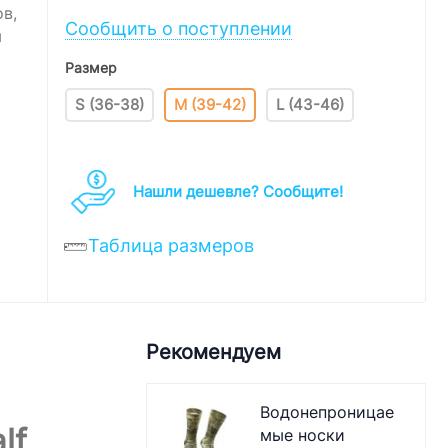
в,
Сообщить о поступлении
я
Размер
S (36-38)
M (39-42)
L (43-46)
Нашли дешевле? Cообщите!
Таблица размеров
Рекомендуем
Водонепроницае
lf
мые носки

=====

## Instruction
Print all records word for word, no images.

## Your response
в,
Сообщить о поступлении
я
Размер
S (36-38)
M (39-42)
L (43-46)
Нашли дешевле? Cообщите!
Таблица размеров
Рекомендуем
Водонепроницае
lf
мые носки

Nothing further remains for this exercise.